Given records Block Start

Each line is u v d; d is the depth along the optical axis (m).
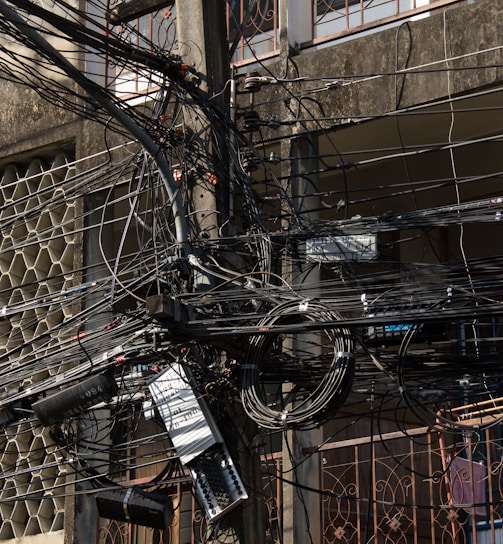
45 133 13.97
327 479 13.34
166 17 12.82
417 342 10.02
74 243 13.42
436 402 10.41
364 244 10.19
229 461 9.47
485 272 9.71
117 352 9.71
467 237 14.27
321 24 13.22
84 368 10.06
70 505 12.51
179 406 9.75
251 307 9.97
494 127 12.62
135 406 11.13
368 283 10.38
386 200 14.51
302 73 12.45
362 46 12.17
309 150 12.33
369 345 10.16
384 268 13.98
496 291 8.86
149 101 13.57
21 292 13.70
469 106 11.88
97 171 13.11
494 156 13.84
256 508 9.62
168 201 11.37
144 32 14.67
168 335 9.13
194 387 9.64
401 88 11.84
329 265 10.34
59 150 14.02
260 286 10.17
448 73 11.62
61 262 13.47
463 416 11.64
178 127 10.77
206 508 9.47
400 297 9.49
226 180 10.38
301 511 11.41
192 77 10.32
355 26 12.67
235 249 10.30
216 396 9.65
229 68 10.88
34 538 12.77
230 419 9.70
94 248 13.41
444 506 10.30
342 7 13.11
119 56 10.23
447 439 12.90
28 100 14.25
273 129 12.23
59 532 12.61
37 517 12.82
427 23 11.86
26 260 13.76
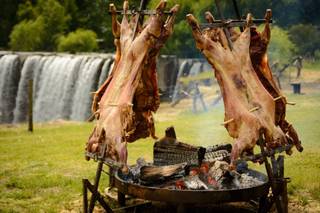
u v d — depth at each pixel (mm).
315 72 27656
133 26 6766
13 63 28266
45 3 40750
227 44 6445
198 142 13000
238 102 6156
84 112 24891
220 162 6898
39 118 27172
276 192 6301
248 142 6016
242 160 5980
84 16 43656
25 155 11922
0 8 44156
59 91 26500
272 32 28094
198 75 24812
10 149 12773
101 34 42906
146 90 7164
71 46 36406
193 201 6086
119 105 6234
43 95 27328
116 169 7117
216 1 6555
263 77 6883
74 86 26078
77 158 11445
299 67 26422
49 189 8766
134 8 6848
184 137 13852
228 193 6133
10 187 8953
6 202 7949
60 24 40188
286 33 29922
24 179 9297
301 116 16578
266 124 6172
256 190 6293
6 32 44062
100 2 43062
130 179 7133
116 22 6973
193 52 31438
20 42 38969
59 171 10141
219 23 6535
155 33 6348
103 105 6488
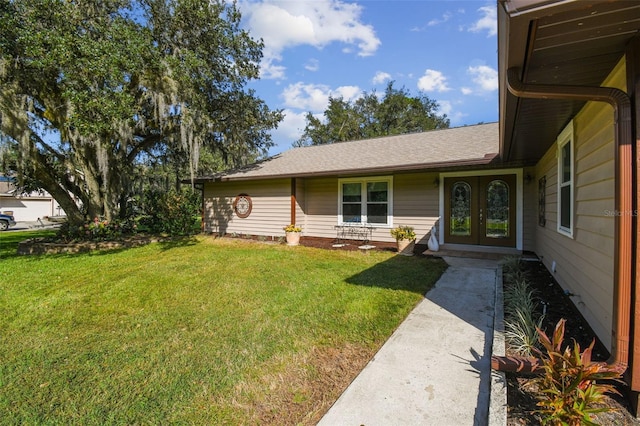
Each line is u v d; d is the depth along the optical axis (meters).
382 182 9.30
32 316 3.86
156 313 3.90
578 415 1.64
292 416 2.05
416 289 4.68
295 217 10.18
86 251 8.98
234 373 2.54
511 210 7.67
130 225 11.68
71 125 8.71
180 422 2.01
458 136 9.64
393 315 3.67
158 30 9.91
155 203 12.80
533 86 2.09
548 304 3.88
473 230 8.12
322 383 2.39
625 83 2.11
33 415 2.09
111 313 3.93
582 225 3.38
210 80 10.66
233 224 11.69
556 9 1.39
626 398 2.05
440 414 2.03
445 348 2.89
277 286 4.96
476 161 6.80
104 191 10.40
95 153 10.38
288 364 2.66
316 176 9.32
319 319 3.59
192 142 10.06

Given records Block End

Please output exactly the lines of the data above, from its first line through the line with "168 335 9.13", and nothing else; drop the pictures.

Solution below:
Each line is u v d; d is the depth along the optical axis (m).
45 133 13.97
327 479 13.34
166 17 12.82
417 342 10.02
74 243 13.42
436 402 10.41
364 244 10.19
229 461 9.47
485 272 9.71
117 352 9.71
467 237 14.27
321 24 13.22
84 368 10.06
70 505 12.51
179 406 9.75
251 307 9.97
494 127 12.62
135 406 11.13
368 283 10.38
386 200 14.51
302 73 12.45
362 46 12.17
309 150 12.33
369 345 10.16
384 268 13.98
496 291 8.86
149 101 13.57
21 292 13.70
469 106 11.88
97 171 13.11
494 156 13.84
256 508 9.62
168 201 11.37
144 32 14.67
168 335 9.13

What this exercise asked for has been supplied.